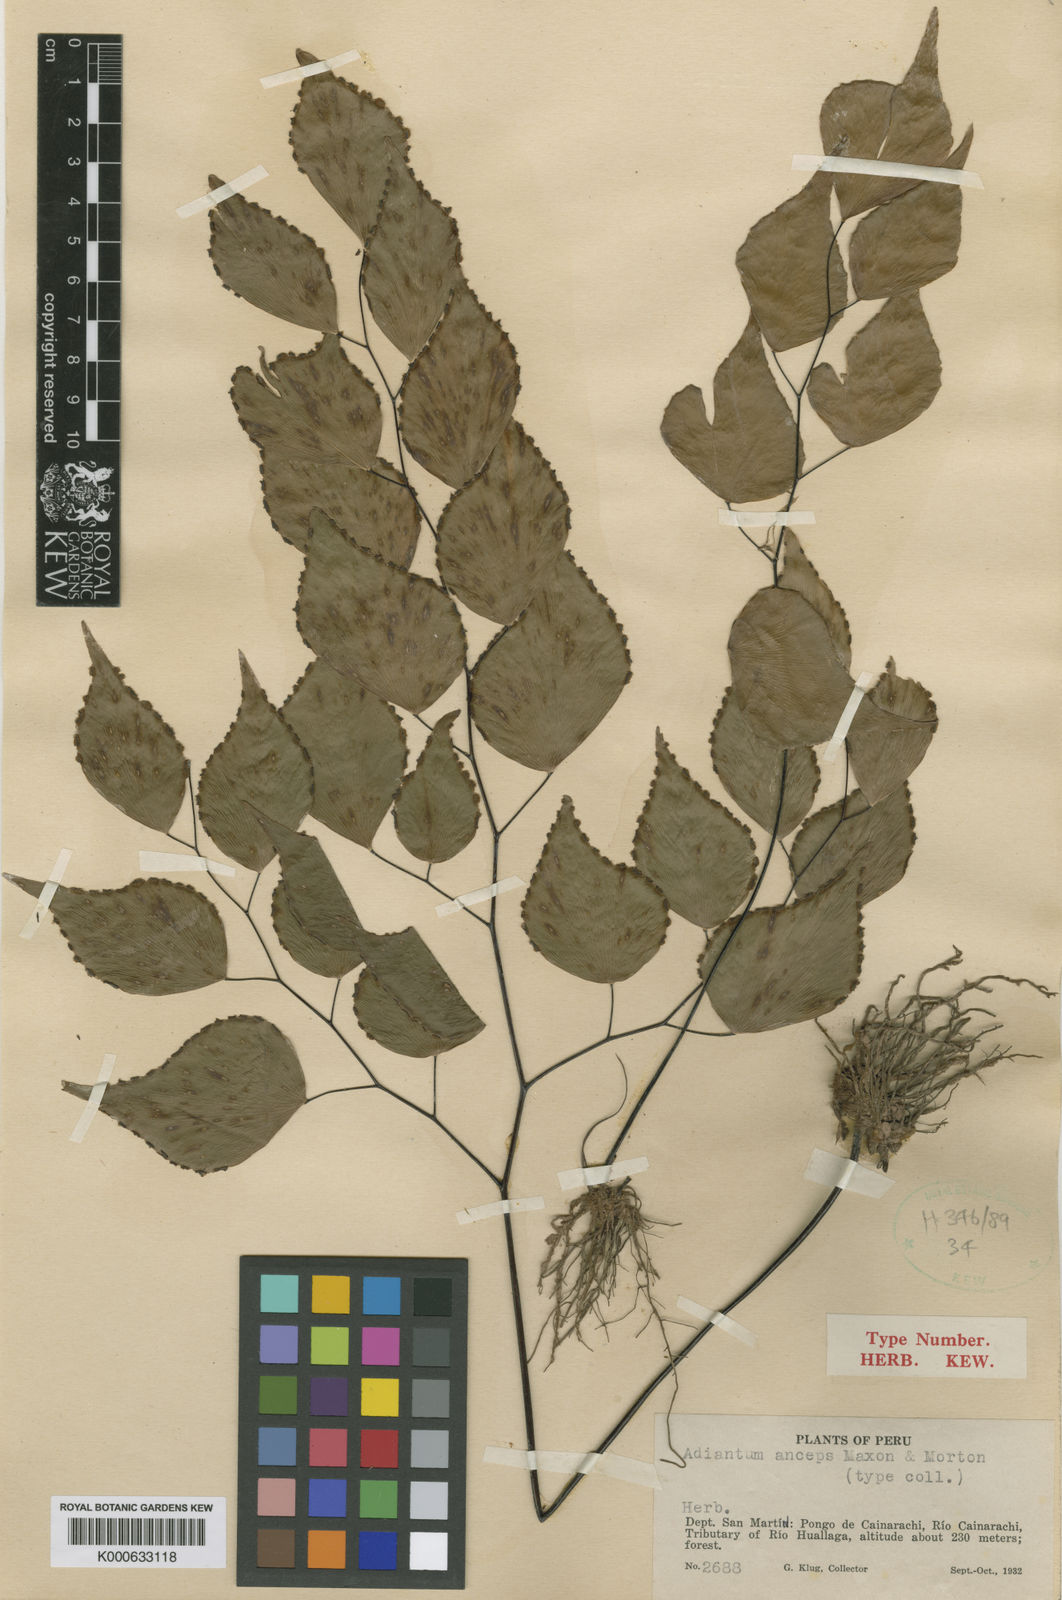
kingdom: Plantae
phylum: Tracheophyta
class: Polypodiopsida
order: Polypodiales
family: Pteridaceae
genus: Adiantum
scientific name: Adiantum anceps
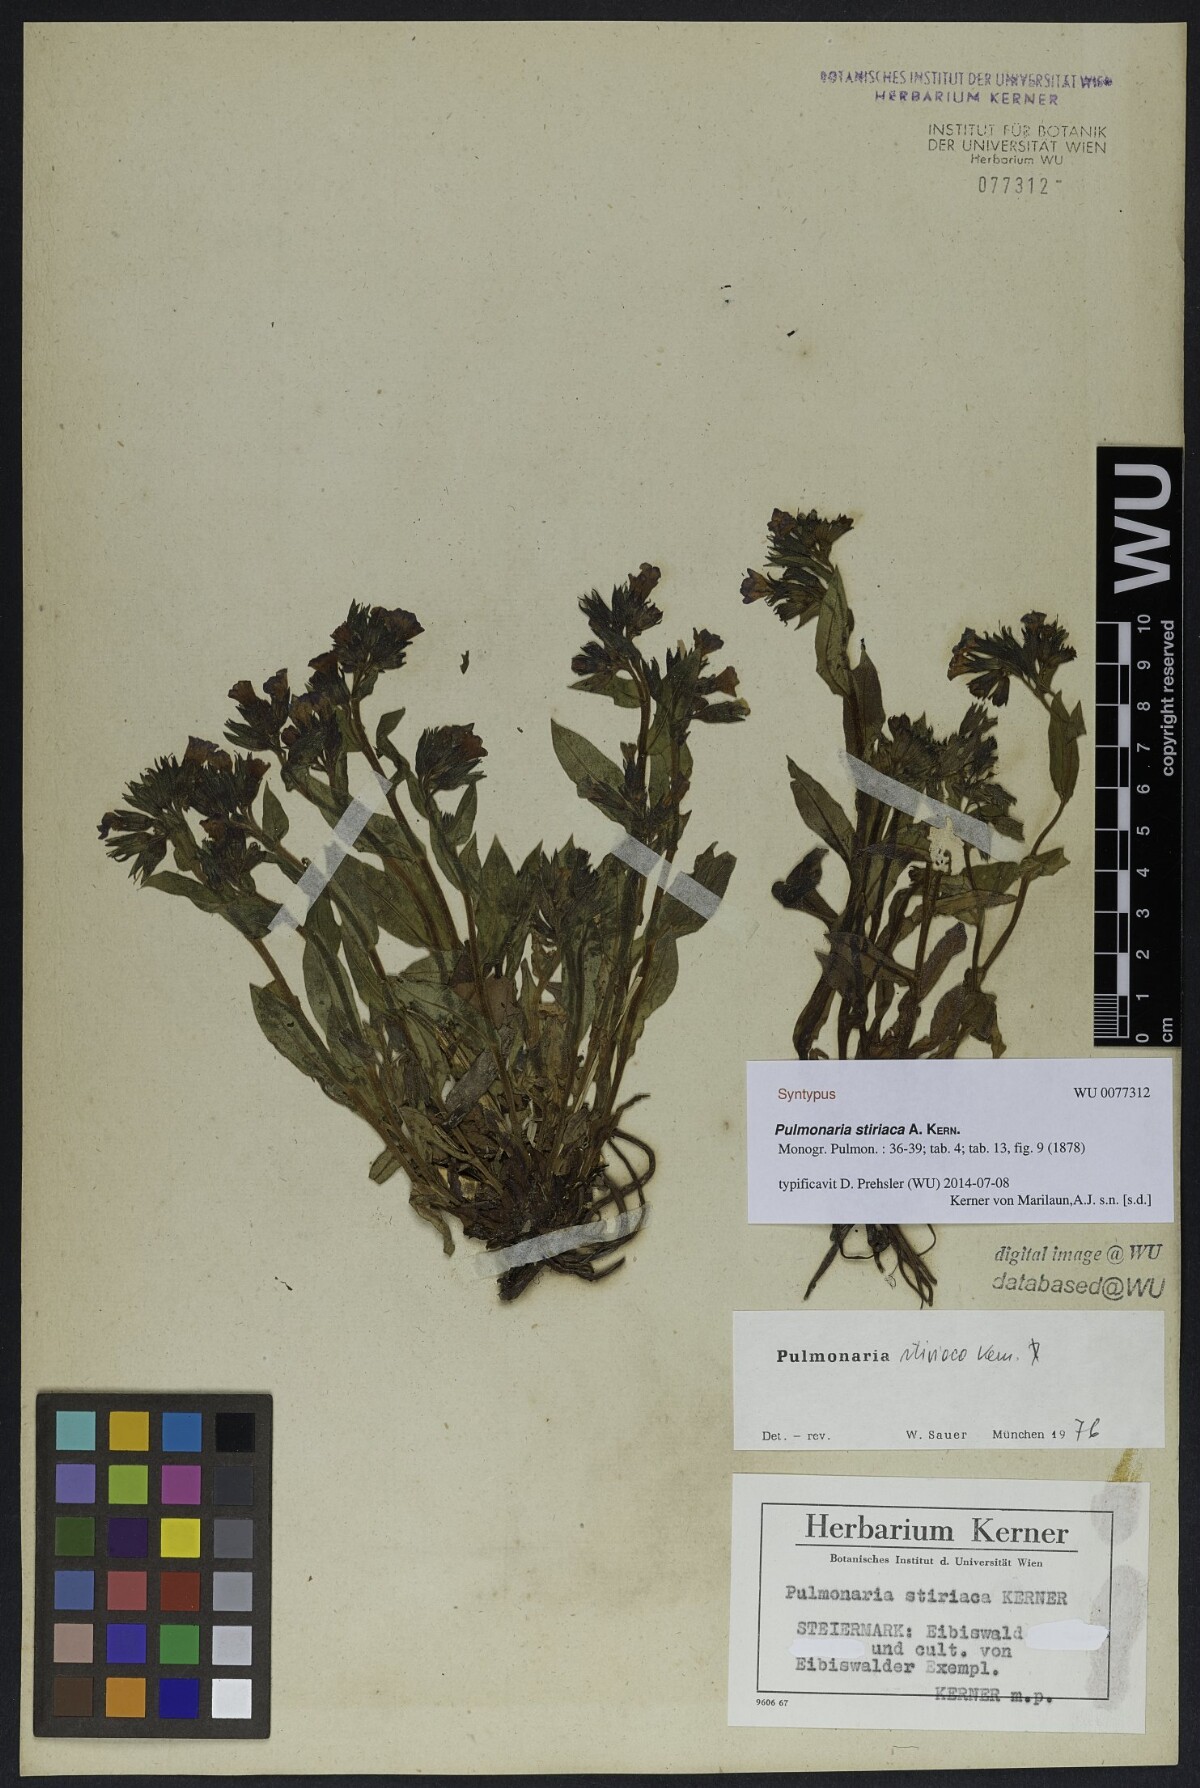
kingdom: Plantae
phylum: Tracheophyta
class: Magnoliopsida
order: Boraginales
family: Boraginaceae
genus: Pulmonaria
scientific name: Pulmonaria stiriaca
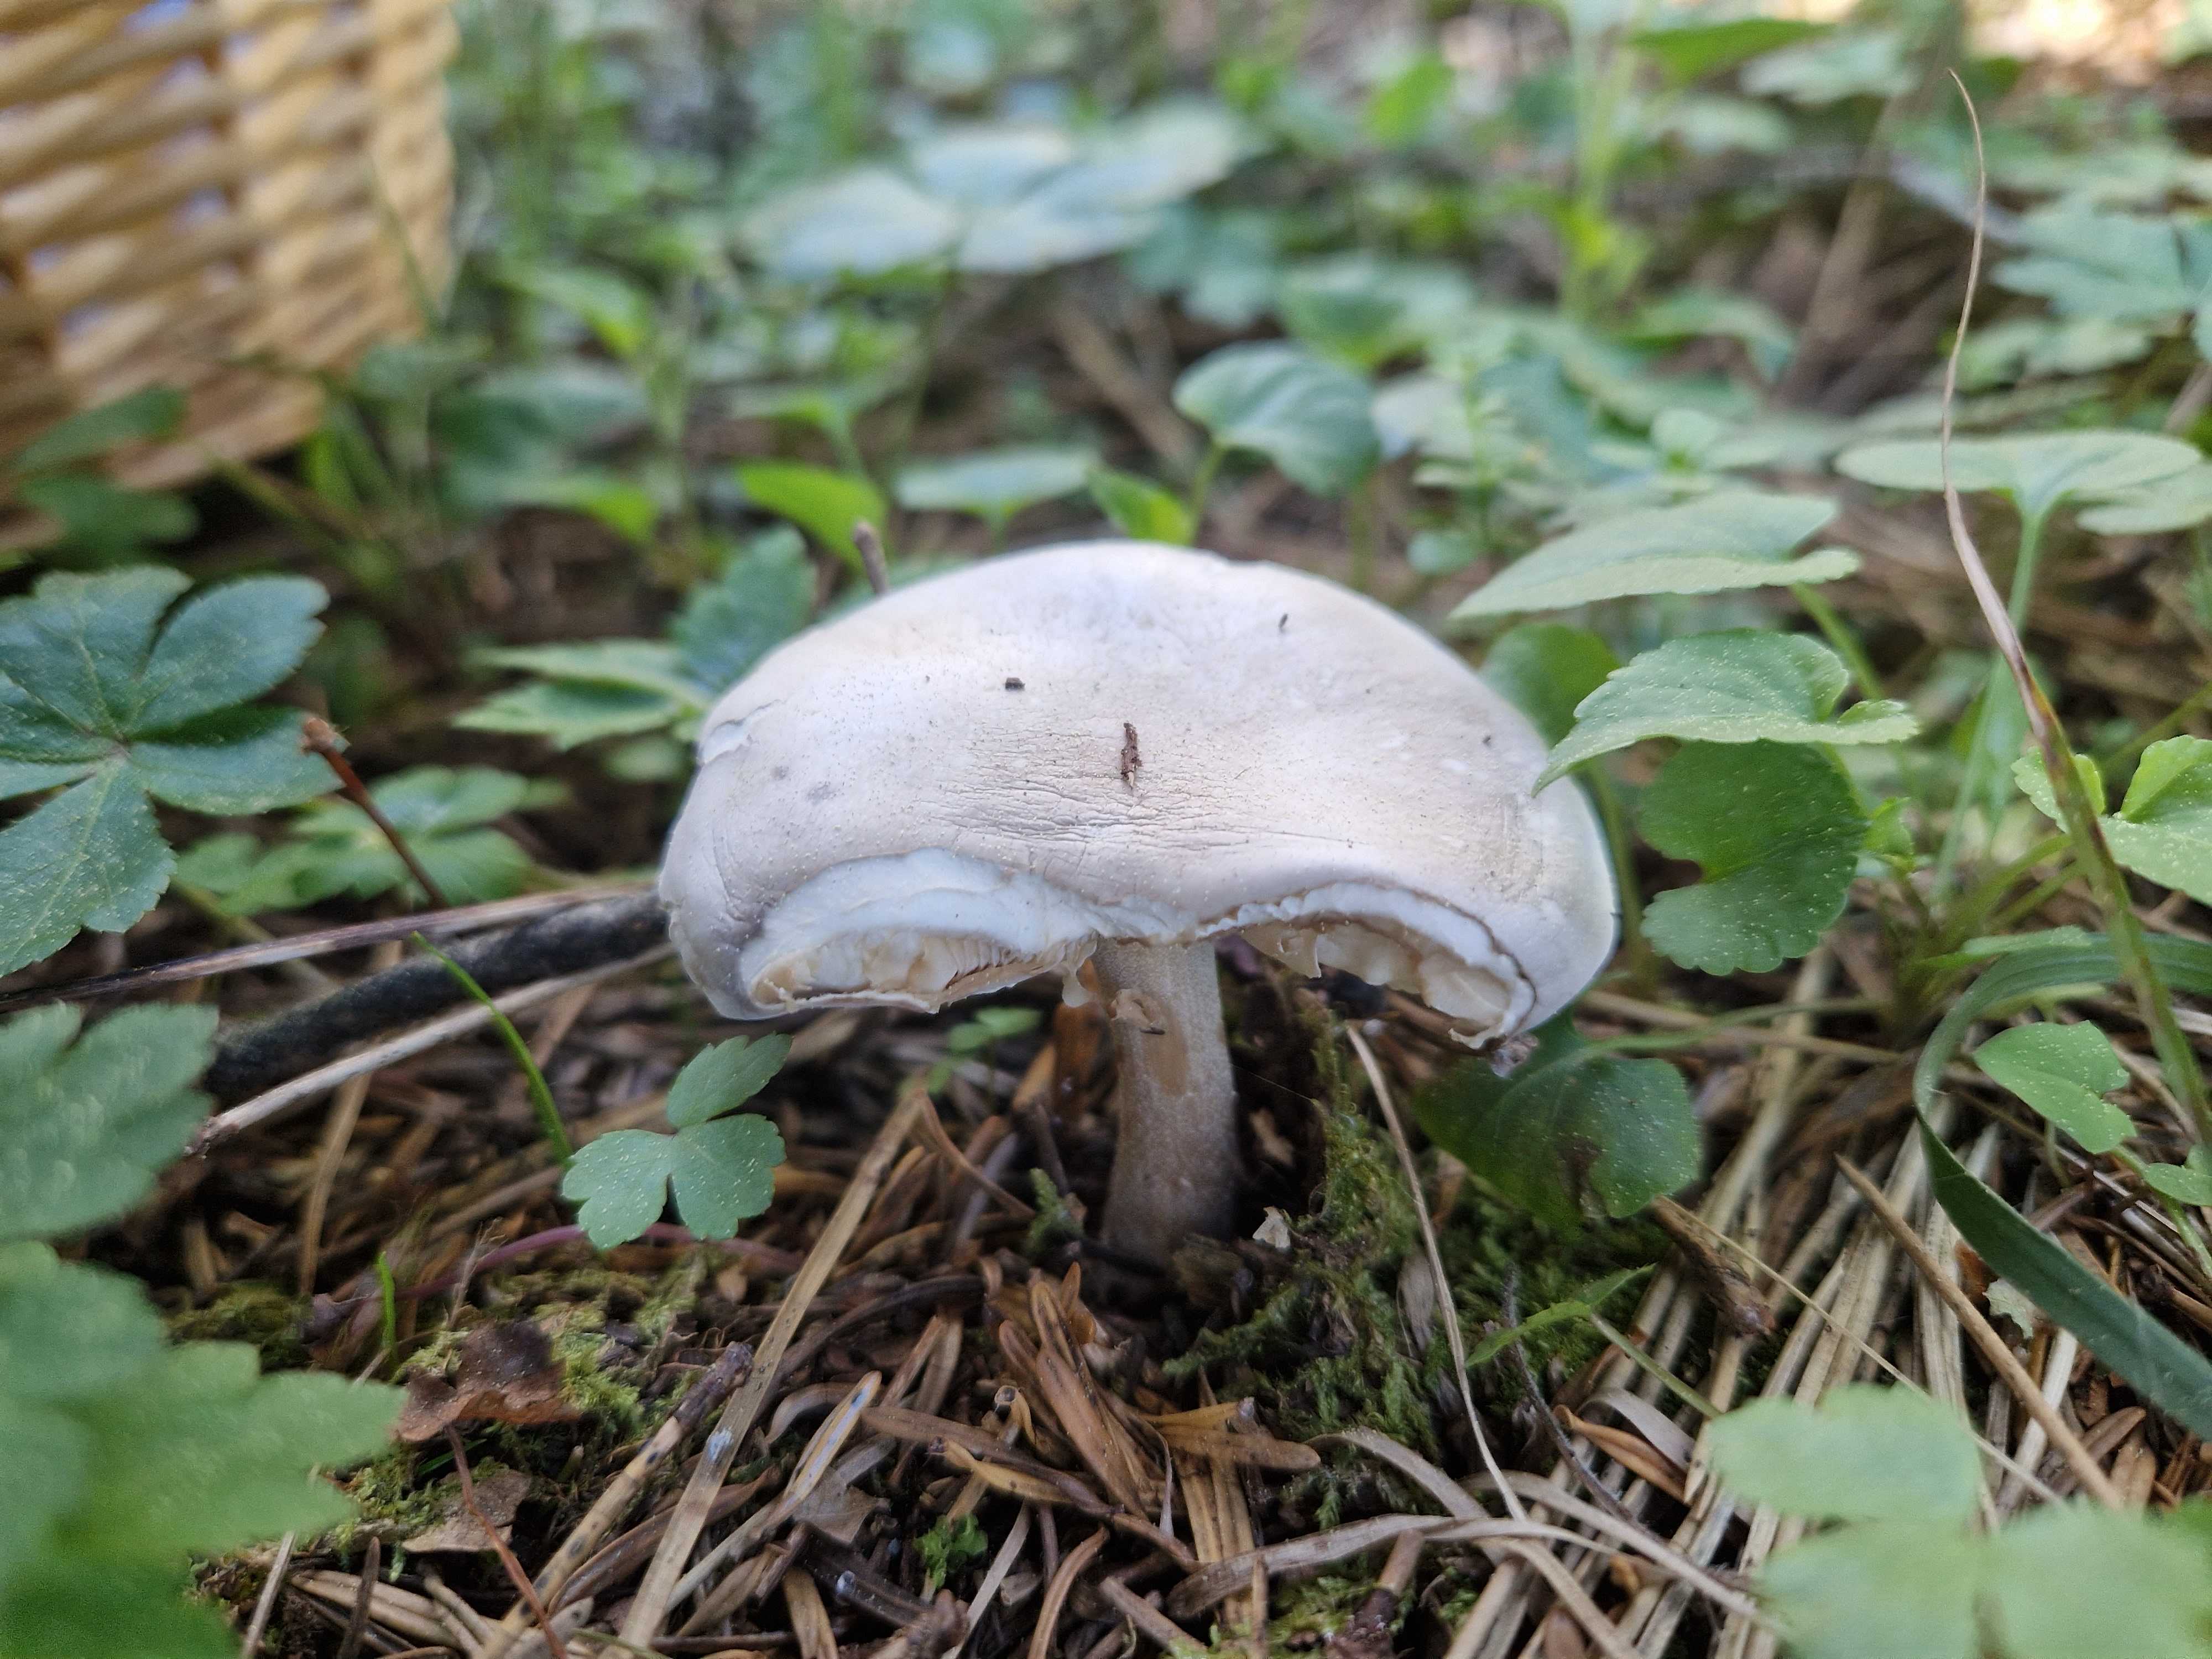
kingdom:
-----
Extract every line of text from the data above, copying each one unchanged and leaving out the pictures.

kingdom: Plantae
phylum: Tracheophyta
class: Polypodiopsida
order: Polypodiales
family: Pteridaceae
genus: Adiantum
scientific name: Adiantum anceps
kingdom: Plantae
phylum: Tracheophyta
class: Magnoliopsida
order: Boraginales
family: Boraginaceae
genus: Pulmonaria
scientific name: Pulmonaria stiriaca
kingdom:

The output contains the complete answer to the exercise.